Kenyan Drake has finally found his role in the Dolphins offense

Game Film, Gif Breakdowns, NFL

Mansur Shaheen

Kenyan Drake became one of the focal points of the Miami Dolphins offense after they dealt Jay Ajayi to the Philadelphia Eagles mid-way through the 2017 season.  While Miami’s offense could not find much consistency last season, his emergence gave them something to look forward to in the future.

Drake was selected by the Dolphins in the third round of the 2016 draft. He only started one game in his rookie season but saw that number jump up to six in 2017. His workload heavily increased as he had 133 carries in 2017 compared to 33 the year before. He also doubled his touchdown total, scoring a combined 4 in 2017 after scoring two in the previous season. Miami saw promise in Drake and transformed him into a major contributor after dealing away their best running back.

Drake had his coming out party during the Dolphins Monday Night Football upset of the New England Patriots last December. He had 114 rushing yards on 25 carries and added 79 receiving yards on 5 catches.

The running backs greatest trait is his ability to slip through tackles and stay on his feet despite contact. He sheds contact too his upper body with ease. Drake is great at lowering his shoulder and getting underneath tacklers who attempt to take him down up high.

He can keep his feet churning and is great at adjusting his upper body weight to slip by defenders who fail to wrap him up. Drake is not scared to lower his shoulder and crash into defenders. The running back can drag tacklers and carry a pile for extra yardage at times.

While Drake is great at getting through tackles to break into open space what he does after breaking those tackles could be better.

He has the ability to break free from defenders but after that, he usually just ends up stumbling back and forth in any random direction before going down. The Dolphins running back fails to regain his balance after bouncing off of tackles. This means that he does not do a great job of taking advantage of broken and missed tackles, and often ends up running straight sideways instead of upfield.

His vision in the open field seems to struggle at times and while he can spot holes and take advantage of them in the backfield, his frantic hurried running style leads to him getting mentally ahead of himself and lost while on his feet.
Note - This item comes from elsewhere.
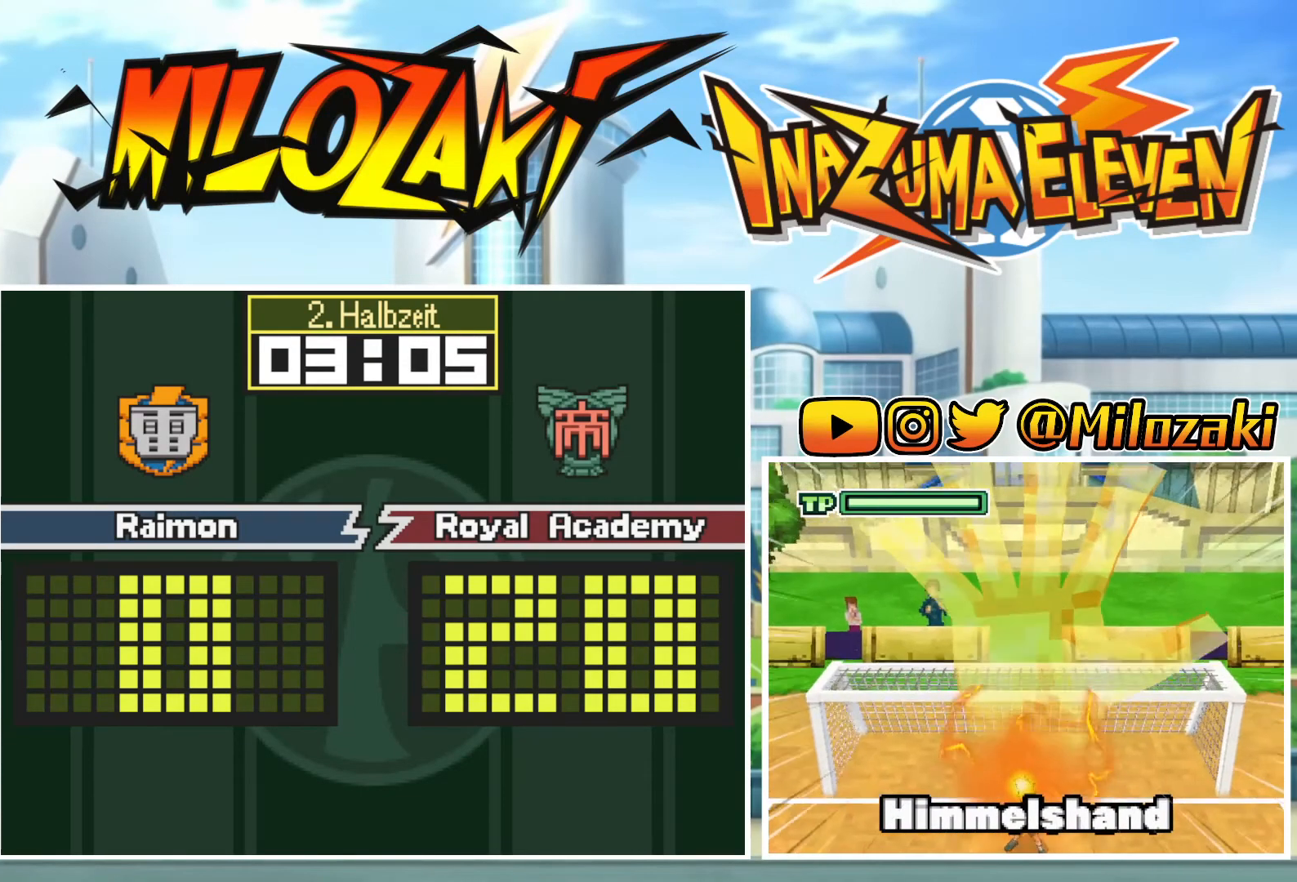
{"buttons": [], "left_stick": "center", "events": [[33, "START", "up"], [133, "START", "down"], [200, "START", "up"], [267, "START", "down"], [333, "START", "up"], [433, "START", "down"], [500, "START", "up"]]}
Once Drake gets into the second level of the defense he seems panicked and more preoccupied with avoiding defenders instead of just gaining yardage.

Despite his ability to slip through tackles and keep his feet churning, Drake has issues keeping his balance. Occasionally he trips over his own feet in the backfield and stumbles down despite little to no contact.

He can’t get out of his own way. While he is great at ripping through tackles on his upper body the slightest touch to his lower body can cause him to lose his balance and go down.

Drake’s footwork really needs some work. He has an off balance running style that generally leads too him leaning heavily forward while stumbling almost. It is very upright and unafraid which allows him to rip away from tacklers, but it also means that he is constantly off balance and is a small touch away from going down.

While the running back has troubles working his way through traffic, he is an extremely dangerous runner in the open field.

Drake has great speed and burst. If he can cleanly get to the second level of the defense than he has a legitimate shot to go the distance. The Alabama product is a big play threat every time he has the ball. He is a very boom or bust runner who can often bust big plays but also is liable to lose yards in the backfield to keep the team behind schedule (which happens to be similar to that of Jay Ajayi).

While Drake does provide some utility in the passing game he is not the special receiving talent some make him out to be. He is an average route runner, and while he is a threat to make big plays in space the same issues that arise with his play when surrounded by defenders in the run game haunt him when he attempts to run after the catch. He often spends to much time dodging back and forth and running sideways instead of turning upfield and fighting for yardage.

With Jarvis Landry out of Miami Drake may be better utilized in the offense, though. Many of the shorter targets and screen passes will be heading his way. He does not often drop passes and they can get him into the flat by himself then his big play potential can really shine.

The Dolphins signed veteran running back Frank Gore this offseason. The former Colt is expected to share carries with Drake in the offense. Gore will most likely take short yardage snaps and give Drake resting time on certain downs.  Last season the Dolphins seemed unsure how to split snaps between him and Damien Williams after the Ajayi trade. He will be used a little less as a bell cow this season and in a more defined role which should help him thrive in what should be a very different looking offense this season.